To look from Arnhem Land, across the horizon of the Timor Sea towards Sulawesi, is to see with the Eyes of Marege. For four hundred years the Yolngu people traded and intermarried with the Makassan fishermen and mariners from Indonesia – until 1904, when all dealings were terminated by the South Australian Government.

Julie Janson’s intriguing story of Birramen, a Yolgnu man who, after killing a Makassan in a fight over a sacred dillybag, goes to Sulawesi to face the court, is co-directed by Sally Sussman and Asia Ramli and is the fruition of a four year project between Australian artists including Bangarra’s Djakapurra Munyurryun and Bernadette Walong and Teater Kita Makassar. In her notes, Sally Susskind observes that the re-orienting travel, initial misunderstandings and shifts of perspective the characters undergo are not unlike the cultural exchange and reciprocity of the project itself.

The result is a vivid tale of love, friendship, and mutual respect. The leads Berriman (Rod Smith) his sister Dhalawal (Lisa Flanagan) and her betrothed, Ahmad (Muhamed Ishaq) all bring a fresh playfulness to this innocent, if ultimately tragic, fable. With Arifin Manggau’s evocative music, the indigenous choreography, the bamboo scaffold set, and costumes in saffron and rich reds (all delectably lit by Simon Wise) the play is visually appealing. It is also tenderly persuasive as we see, through the eyes of Marege, that not all history is European.
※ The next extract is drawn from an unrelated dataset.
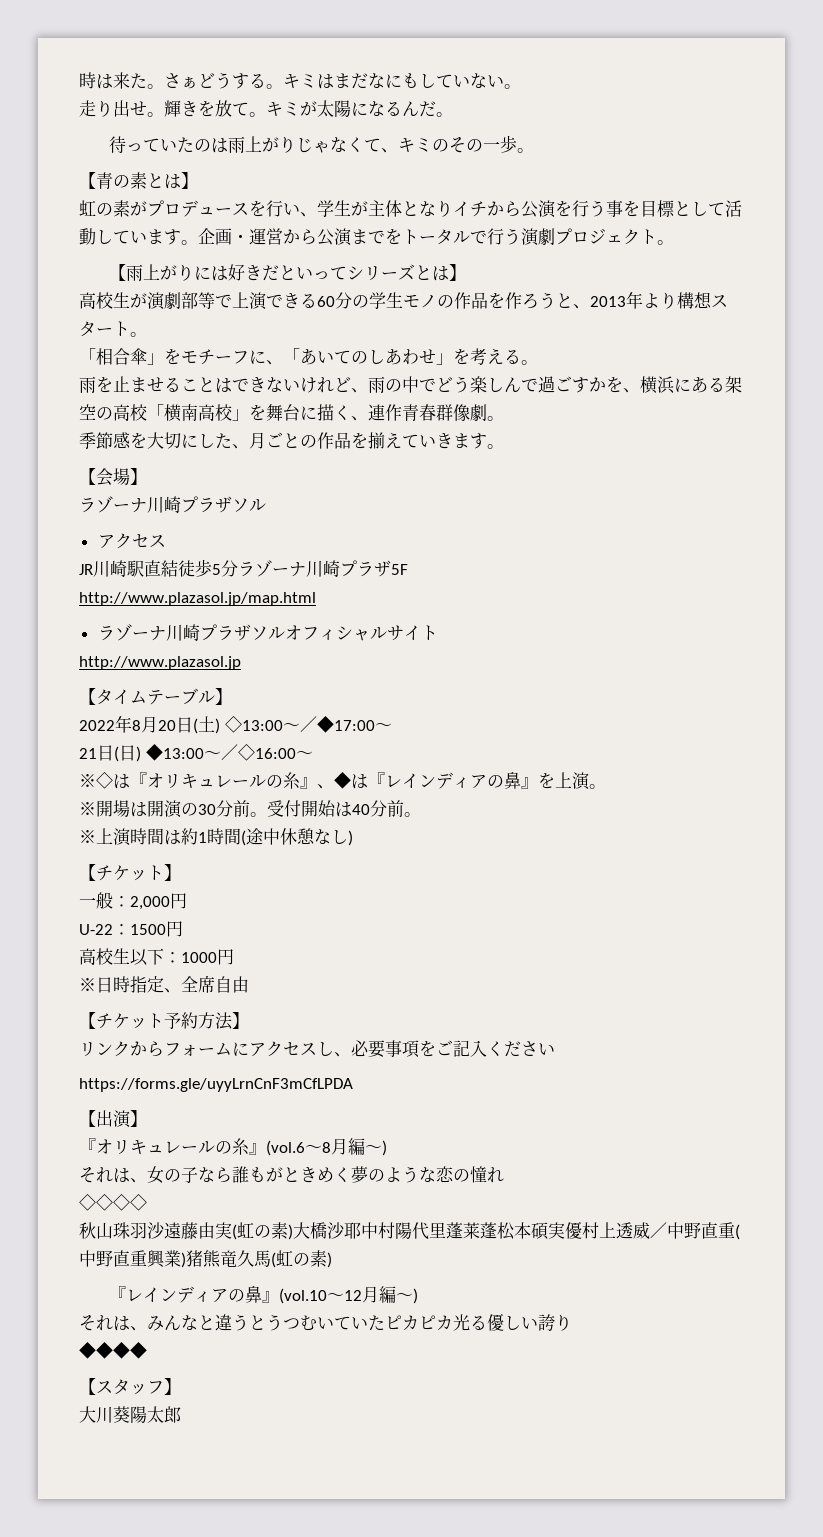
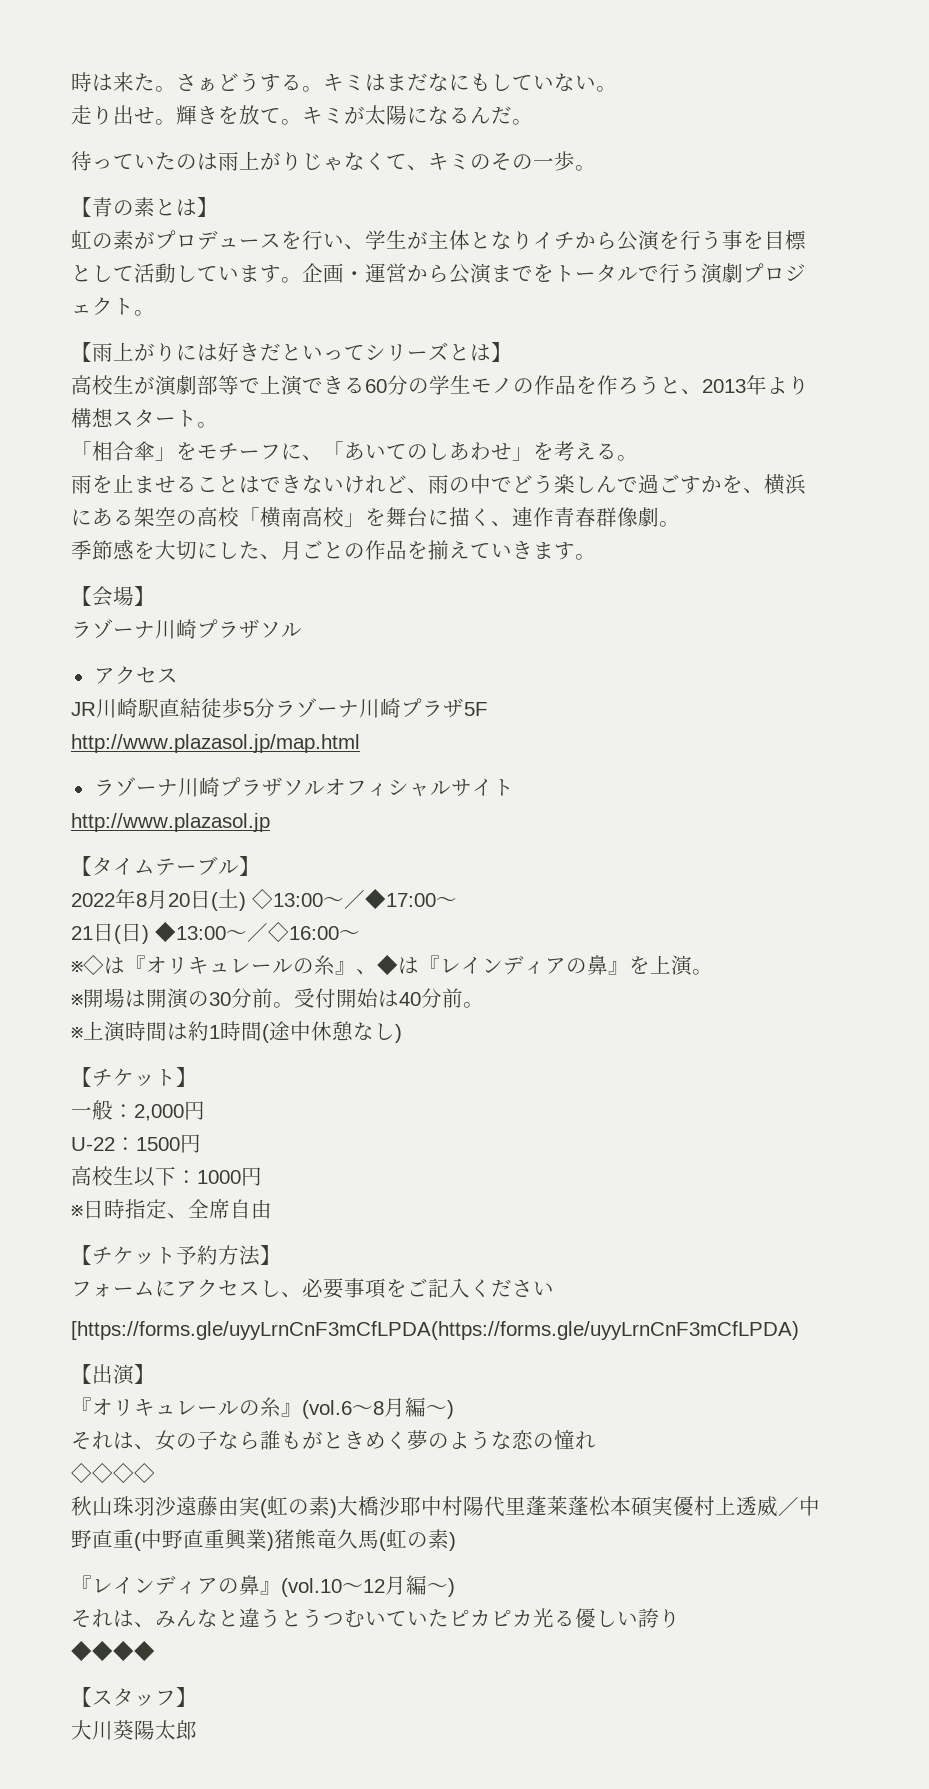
[79,1041,164,1057] リンクから -> (281, 1255) none
[79,1078,353,1092] https://forms.gle/uyyLrnCnF3mCfLPDA -> [71,1321,799,1340] [https://forms.gle/uyyLrnCnF3mCfLPDA(https://forms.gle/uyyLrnCnF3mCfLPDA)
Through a series of his artfully minimal solo show-and-tell presentations, William Yang has uniquely blended his memorably inquisitive photography with a personal narrative exploring his identity – sexually as a gay man, and growing up in Queensland as an Australian-born Chinese. In China, his ninth work, he is frankly overwhelmed by his subject.and he openly recognises the strangeness of his predicament. He is Chinese but does not speak the language. When in Beijing he looks like those around him but he is distinctly not. He finds China tiring and difficult and, he might say, is dependent on the kindness of strangers.

In this deftly constructed show he describes a series of visits from 1989 to 2004. We see him visiting a steel mill and a Mongolian herdsman’s hut, Tiannamen Square soon after the massacre and climbing Huang Shan, the sacred mountain. Yang’s droll commentary is, as ever, candid, ironic, self-deprecating and gently meditative, When still images of lily ponds begin to ripple (as the digital video suddenly kicks in) it is a kind of visual epiphany , when he shows footage of young Chinese boy teaching him how to make a Taoist devotion it is artlessly truthful.

“Meditations on identity” The Australian, October1, 2007, p.8.